Your instructions
The whole listing below needs to be retyped without a single change.

Task material
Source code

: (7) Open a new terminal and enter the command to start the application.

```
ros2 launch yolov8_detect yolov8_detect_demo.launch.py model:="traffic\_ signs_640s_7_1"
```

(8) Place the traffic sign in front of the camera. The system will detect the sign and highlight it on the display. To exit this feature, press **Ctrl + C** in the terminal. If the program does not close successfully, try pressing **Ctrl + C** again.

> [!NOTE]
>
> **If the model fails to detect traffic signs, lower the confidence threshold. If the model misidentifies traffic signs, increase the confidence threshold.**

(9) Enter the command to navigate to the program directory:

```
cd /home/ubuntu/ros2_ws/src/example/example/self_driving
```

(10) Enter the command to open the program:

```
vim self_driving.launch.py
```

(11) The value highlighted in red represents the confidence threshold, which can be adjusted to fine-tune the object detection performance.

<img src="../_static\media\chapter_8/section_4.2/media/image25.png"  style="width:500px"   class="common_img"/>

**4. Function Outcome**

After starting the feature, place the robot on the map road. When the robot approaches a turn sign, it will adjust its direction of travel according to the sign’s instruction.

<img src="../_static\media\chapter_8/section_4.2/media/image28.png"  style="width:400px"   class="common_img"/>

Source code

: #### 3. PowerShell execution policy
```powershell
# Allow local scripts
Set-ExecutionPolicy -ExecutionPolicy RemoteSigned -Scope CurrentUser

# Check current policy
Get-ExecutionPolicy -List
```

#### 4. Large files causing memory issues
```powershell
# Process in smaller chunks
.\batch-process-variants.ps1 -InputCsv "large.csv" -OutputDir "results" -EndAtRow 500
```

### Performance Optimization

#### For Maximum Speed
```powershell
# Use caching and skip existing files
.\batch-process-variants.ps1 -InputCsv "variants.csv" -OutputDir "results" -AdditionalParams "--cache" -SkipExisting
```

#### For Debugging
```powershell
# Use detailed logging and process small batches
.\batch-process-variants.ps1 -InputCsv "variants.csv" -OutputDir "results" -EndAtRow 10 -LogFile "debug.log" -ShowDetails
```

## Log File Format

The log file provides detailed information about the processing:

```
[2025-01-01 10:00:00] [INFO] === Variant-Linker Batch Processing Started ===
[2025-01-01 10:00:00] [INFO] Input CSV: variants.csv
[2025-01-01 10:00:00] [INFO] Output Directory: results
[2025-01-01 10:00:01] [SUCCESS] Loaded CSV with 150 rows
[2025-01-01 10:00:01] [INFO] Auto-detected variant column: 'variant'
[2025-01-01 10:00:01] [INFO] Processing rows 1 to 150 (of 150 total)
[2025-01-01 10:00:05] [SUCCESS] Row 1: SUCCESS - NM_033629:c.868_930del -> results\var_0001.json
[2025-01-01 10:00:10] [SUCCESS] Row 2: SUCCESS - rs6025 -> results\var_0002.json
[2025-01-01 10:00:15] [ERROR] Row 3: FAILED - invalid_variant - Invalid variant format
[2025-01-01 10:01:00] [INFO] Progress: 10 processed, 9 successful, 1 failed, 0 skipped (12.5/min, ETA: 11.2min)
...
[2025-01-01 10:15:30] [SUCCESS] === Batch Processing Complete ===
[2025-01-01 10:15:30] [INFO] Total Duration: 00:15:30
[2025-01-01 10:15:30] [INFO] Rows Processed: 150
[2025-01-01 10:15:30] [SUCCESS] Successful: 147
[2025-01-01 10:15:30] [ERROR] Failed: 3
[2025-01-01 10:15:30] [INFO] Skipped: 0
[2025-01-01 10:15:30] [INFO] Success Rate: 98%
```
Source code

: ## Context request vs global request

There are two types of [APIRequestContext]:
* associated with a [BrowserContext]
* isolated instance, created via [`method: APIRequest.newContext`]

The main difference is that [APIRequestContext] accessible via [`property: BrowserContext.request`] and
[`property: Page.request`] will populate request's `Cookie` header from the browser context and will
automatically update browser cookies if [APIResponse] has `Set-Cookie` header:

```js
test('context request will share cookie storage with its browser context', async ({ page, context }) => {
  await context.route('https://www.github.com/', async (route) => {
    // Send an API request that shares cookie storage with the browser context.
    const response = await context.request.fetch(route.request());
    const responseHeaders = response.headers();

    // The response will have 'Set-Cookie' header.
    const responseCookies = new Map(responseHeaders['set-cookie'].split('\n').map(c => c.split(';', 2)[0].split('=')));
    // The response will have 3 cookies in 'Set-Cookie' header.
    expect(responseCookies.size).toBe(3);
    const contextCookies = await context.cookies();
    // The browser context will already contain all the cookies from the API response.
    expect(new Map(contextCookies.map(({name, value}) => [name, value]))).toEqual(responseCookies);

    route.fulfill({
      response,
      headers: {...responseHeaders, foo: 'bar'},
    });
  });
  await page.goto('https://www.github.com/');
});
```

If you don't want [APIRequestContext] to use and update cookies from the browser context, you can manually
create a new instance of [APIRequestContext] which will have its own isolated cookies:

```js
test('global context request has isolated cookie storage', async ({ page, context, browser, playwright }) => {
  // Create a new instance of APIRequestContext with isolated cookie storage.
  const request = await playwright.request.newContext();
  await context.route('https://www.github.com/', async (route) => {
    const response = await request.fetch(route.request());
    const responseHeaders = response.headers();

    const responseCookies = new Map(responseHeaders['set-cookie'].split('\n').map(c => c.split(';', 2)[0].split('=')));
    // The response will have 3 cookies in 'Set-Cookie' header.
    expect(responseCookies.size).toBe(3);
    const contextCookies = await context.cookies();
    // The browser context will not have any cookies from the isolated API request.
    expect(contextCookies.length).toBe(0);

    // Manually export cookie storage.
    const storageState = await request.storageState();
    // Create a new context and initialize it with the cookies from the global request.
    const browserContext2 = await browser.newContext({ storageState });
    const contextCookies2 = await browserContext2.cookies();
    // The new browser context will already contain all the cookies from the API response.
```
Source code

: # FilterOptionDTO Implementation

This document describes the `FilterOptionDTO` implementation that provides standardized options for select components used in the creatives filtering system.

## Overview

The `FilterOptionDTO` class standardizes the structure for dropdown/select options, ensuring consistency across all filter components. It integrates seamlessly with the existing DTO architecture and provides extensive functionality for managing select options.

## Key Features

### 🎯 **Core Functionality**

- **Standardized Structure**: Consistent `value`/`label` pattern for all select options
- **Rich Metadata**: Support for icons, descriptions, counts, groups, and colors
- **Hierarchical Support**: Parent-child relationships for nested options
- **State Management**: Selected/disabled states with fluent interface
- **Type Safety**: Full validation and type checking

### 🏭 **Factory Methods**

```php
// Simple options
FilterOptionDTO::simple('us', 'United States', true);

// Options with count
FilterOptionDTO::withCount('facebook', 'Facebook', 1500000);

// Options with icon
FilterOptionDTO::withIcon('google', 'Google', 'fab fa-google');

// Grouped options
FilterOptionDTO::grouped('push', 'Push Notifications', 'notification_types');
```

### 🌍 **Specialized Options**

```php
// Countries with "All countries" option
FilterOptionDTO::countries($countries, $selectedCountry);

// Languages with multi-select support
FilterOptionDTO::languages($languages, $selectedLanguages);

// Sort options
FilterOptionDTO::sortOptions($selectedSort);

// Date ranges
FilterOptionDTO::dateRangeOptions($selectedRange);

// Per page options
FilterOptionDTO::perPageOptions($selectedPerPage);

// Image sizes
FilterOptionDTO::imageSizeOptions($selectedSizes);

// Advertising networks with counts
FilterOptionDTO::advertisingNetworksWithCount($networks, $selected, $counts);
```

Answer to this problem
Source code

: (7) Open a new terminal and enter the command to start the application.

```
ros2 launch yolov8_detect yolov8_detect_demo.launch.py model:="traffic\_ signs_640s_7_1"
```

(8) Place the traffic sign in front of the camera. The system will detect the sign and highlight it on the display. To exit this feature, press **Ctrl + C** in the terminal. If the program does not close successfully, try pressing **Ctrl + C** again.

> [!NOTE]
>
> **If the model fails to detect traffic signs, lower the confidence threshold. If the model misidentifies traffic signs, increase the confidence threshold.**

(9) Enter the command to navigate to the program directory:

```
cd /home/ubuntu/ros2_ws/src/example/example/self_driving
```

(10) Enter the command to open the program:

```
vim self_driving.launch.py
```

(11) The value highlighted in red represents the confidence threshold, which can be adjusted to fine-tune the object detection performance.

<img src="../_static\media\chapter_8/section_4.2/media/image25.png"  style="width:500px"   class="common_img"/>

**4. Function Outcome**

After starting the feature, place the robot on the map road. When the robot approaches a turn sign, it will adjust its direction of travel according to the sign’s instruction.

<img src="../_static\media\chapter_8/section_4.2/media/image28.png"  style="width:400px"   class="common_img"/>

Source code

: #### 3. PowerShell execution policy
```powershell
# Allow local scripts
Set-ExecutionPolicy -ExecutionPolicy RemoteSigned -Scope CurrentUser

# Check current policy
Get-ExecutionPolicy -List
```

#### 4. Large files causing memory issues
```powershell
# Process in smaller chunks
.\batch-process-variants.ps1 -InputCsv "large.csv" -OutputDir "results" -EndAtRow 500
```

### Performance Optimization

#### For Maximum Speed
```powershell
# Use caching and skip existing files
.\batch-process-variants.ps1 -InputCsv "variants.csv" -OutputDir "results" -AdditionalParams "--cache" -SkipExisting
```

#### For Debugging
```powershell
# Use detailed logging and process small batches
.\batch-process-variants.ps1 -InputCsv "variants.csv" -OutputDir "results" -EndAtRow 10 -LogFile "debug.log" -ShowDetails
```

## Log File Format

The log file provides detailed information about the processing:

```
[2025-01-01 10:00:00] [INFO] === Variant-Linker Batch Processing Started ===
[2025-01-01 10:00:00] [INFO] Input CSV: variants.csv
[2025-01-01 10:00:00] [INFO] Output Directory: results
[2025-01-01 10:00:01] [SUCCESS] Loaded CSV with 150 rows
[2025-01-01 10:00:01] [INFO] Auto-detected variant column: 'variant'
[2025-01-01 10:00:01] [INFO] Processing rows 1 to 150 (of 150 total)
[2025-01-01 10:00:05] [SUCCESS] Row 1: SUCCESS - NM_033629:c.868_930del -> results\var_0001.json
[2025-01-01 10:00:10] [SUCCESS] Row 2: SUCCESS - rs6025 -> results\var_0002.json
[2025-01-01 10:00:15] [ERROR] Row 3: FAILED - invalid_variant - Invalid variant format
[2025-01-01 10:01:00] [INFO] Progress: 10 processed, 9 successful, 1 failed, 0 skipped (12.5/min, ETA: 11.2min)
...
[2025-01-01 10:15:30] [SUCCESS] === Batch Processing Complete ===
[2025-01-01 10:15:30] [INFO] Total Duration: 00:15:30
[2025-01-01 10:15:30] [INFO] Rows Processed: 150
[2025-01-01 10:15:30] [SUCCESS] Successful: 147
[2025-01-01 10:15:30] [ERROR] Failed: 3
[2025-01-01 10:15:30] [INFO] Skipped: 0
[2025-01-01 10:15:30] [INFO] Success Rate: 98%
```
Source code

: ## Context request vs global request

There are two types of [APIRequestContext]:
* associated with a [BrowserContext]
* isolated instance, created via [`method: APIRequest.newContext`]

The main difference is that [APIRequestContext] accessible via [`property: BrowserContext.request`] and
[`property: Page.request`] will populate request's `Cookie` header from the browser context and will
automatically update browser cookies if [APIResponse] has `Set-Cookie` header:

```js
test('context request will share cookie storage with its browser context', async ({ page, context }) => {
  await context.route('https://www.github.com/', async (route) => {
    // Send an API request that shares cookie storage with the browser context.
    const response = await context.request.fetch(route.request());
    const responseHeaders = response.headers();

    // The response will have 'Set-Cookie' header.
    const responseCookies = new Map(responseHeaders['set-cookie'].split('\n').map(c => c.split(';', 2)[0].split('=')));
    // The response will have 3 cookies in 'Set-Cookie' header.
    expect(responseCookies.size).toBe(3);
    const contextCookies = await context.cookies();
    // The browser context will already contain all the cookies from the API response.
    expect(new Map(contextCookies.map(({name, value}) => [name, value]))).toEqual(responseCookies);

    route.fulfill({
      response,
      headers: {...responseHeaders, foo: 'bar'},
    });
  });
  await page.goto('https://www.github.com/');
});
```

If you don't want [APIRequestContext] to use and update cookies from the browser context, you can manually
create a new instance of [APIRequestContext] which will have its own isolated cookies:

```js
test('global context request has isolated cookie storage', async ({ page, context, browser, playwright }) => {
  // Create a new instance of APIRequestContext with isolated cookie storage.
  const request = await playwright.request.newContext();
  await context.route('https://www.github.com/', async (route) => {
    const response = await request.fetch(route.request());
    const responseHeaders = response.headers();

    const responseCookies = new Map(responseHeaders['set-cookie'].split('\n').map(c => c.split(';', 2)[0].split('=')));
    // The response will have 3 cookies in 'Set-Cookie' header.
    expect(responseCookies.size).toBe(3);
    const contextCookies = await context.cookies();
    // The browser context will not have any cookies from the isolated API request.
    expect(contextCookies.length).toBe(0);

    // Manually export cookie storage.
    const storageState = await request.storageState();
    // Create a new context and initialize it with the cookies from the global request.
    const browserContext2 = await browser.newContext({ storageState });
    const contextCookies2 = await browserContext2.cookies();
    // The new browser context will already contain all the cookies from the API response.
```
Source code

: # FilterOptionDTO Implementation

This document describes the `FilterOptionDTO` implementation that provides standardized options for select components used in the creatives filtering system.

## Overview

The `FilterOptionDTO` class standardizes the structure for dropdown/select options, ensuring consistency across all filter components. It integrates seamlessly with the existing DTO architecture and provides extensive functionality for managing select options.

## Key Features

### 🎯 **Core Functionality**

- **Standardized Structure**: Consistent `value`/`label` pattern for all select options
- **Rich Metadata**: Support for icons, descriptions, counts, groups, and colors
- **Hierarchical Support**: Parent-child relationships for nested options
- **State Management**: Selected/disabled states with fluent interface
- **Type Safety**: Full validation and type checking

### 🏭 **Factory Methods**

```php
// Simple options
FilterOptionDTO::simple('us', 'United States', true);

// Options with count
FilterOptionDTO::withCount('facebook', 'Facebook', 1500000);

// Options with icon
FilterOptionDTO::withIcon('google', 'Google', 'fab fa-google');

// Grouped options
FilterOptionDTO::grouped('push', 'Push Notifications', 'notification_types');
```

### 🌍 **Specialized Options**

```php
// Countries with "All countries" option
FilterOptionDTO::countries($countries, $selectedCountry);

// Languages with multi-select support
FilterOptionDTO::languages($languages, $selectedLanguages);

// Sort options
FilterOptionDTO::sortOptions($selectedSort);

// Date ranges
FilterOptionDTO::dateRangeOptions($selectedRange);

// Per page options
FilterOptionDTO::perPageOptions($selectedPerPage);

// Image sizes
FilterOptionDTO::imageSizeOptions($selectedSizes);

// Advertising networks with counts
FilterOptionDTO::advertisingNetworksWithCount($networks, $selected, $counts);
```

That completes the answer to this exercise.